Crews knew practically everybody in the literary world during that era. His list of correspondence reads like a who's who: Miller, William Carlos Williams, Anais Nin, Rexroth, Ferlinghetti, Bukowski, Patchen, Ginsberg, Hughes, Shapiro, and countless others. His dealings with such innovative people helped shape his own mind into that of the sturdy soul he remains to this day.

And he doesn't mind disagreing with you either. I mentioned that he could take comfort in the fact that if his physical health had deteriorated, he still at least had an alert mind.

"I don't think there's anything worse than growing senile," I said.

"Oh, yes there is," he piped up, then recounted the final days of poet Kenneth Roxroth. Roxroth had been stricken with some kind of affliction that left him mentally alert, and yet unable to move or even bat an eyelid.

"Oh, it's much better to lose your mind that to be in that situation," said Judson. "That is much worse than death."
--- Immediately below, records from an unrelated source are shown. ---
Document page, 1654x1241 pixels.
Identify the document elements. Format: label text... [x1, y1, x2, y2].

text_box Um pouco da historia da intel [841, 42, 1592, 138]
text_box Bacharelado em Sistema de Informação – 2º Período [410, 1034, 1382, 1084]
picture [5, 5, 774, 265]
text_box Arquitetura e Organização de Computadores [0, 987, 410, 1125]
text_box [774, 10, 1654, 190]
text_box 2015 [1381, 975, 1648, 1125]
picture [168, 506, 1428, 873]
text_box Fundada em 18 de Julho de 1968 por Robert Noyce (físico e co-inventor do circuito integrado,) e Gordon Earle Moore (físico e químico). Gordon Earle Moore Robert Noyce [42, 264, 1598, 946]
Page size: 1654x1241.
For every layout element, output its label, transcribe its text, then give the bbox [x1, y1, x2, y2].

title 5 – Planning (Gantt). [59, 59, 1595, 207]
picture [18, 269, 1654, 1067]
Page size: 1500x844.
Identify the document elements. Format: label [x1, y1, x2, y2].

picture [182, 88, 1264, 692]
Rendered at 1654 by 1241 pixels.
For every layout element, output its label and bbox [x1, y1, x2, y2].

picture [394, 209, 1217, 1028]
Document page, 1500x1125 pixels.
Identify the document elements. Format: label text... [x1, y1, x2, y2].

I couldn't disagree with that appraisal.

I reminded him that in 1985 he had sent me two excerpts from "The Wordless One" to use in my next issue. My life had somewhat collapsed about that time and as it turned out there was not to be a fifth issue. I asked if he had any objection to me using the pieces in a little mag I was running on the Web.

"Of course you may use them," he said expansively, continuing to note that of all his manuscripts, no part of that particular one had ever been published anywhere. "If you can, would you send me a copy of it?"

I promised that when it was in place, I would copy it and mail it to him; another piece of fodder for the final boxes bound for the archives one of these day, but if there's a writer alive who doesn't collect copies of everything he's ever done I've yet to meet him.

I happened to mention that I was 56 myself now, no longer a kid. He chuckled at that.

"Fifty-six sounds like a kid to me, from this perspective" he said with mirth. "But I have few regrets, there's very little I would do differently given the opportunity."

In today's world everything seems keyed to youth, and yet perhaps we're missing out on a lot because we pay so little attention to those who have gone before us. Ours is not a culture that puts great store in the elderly.

It could be that I'm just realizing that possibility because of where I find myself on the scale of life, rapidly approaching "fossildom" myself. But I think 80 is probably a little beyond my range.

I expect to be a resident of "Marlboro Country" by 2021, if not long before. I certainly won't be passing along any pearls of wisdom to 56-year-old "kids."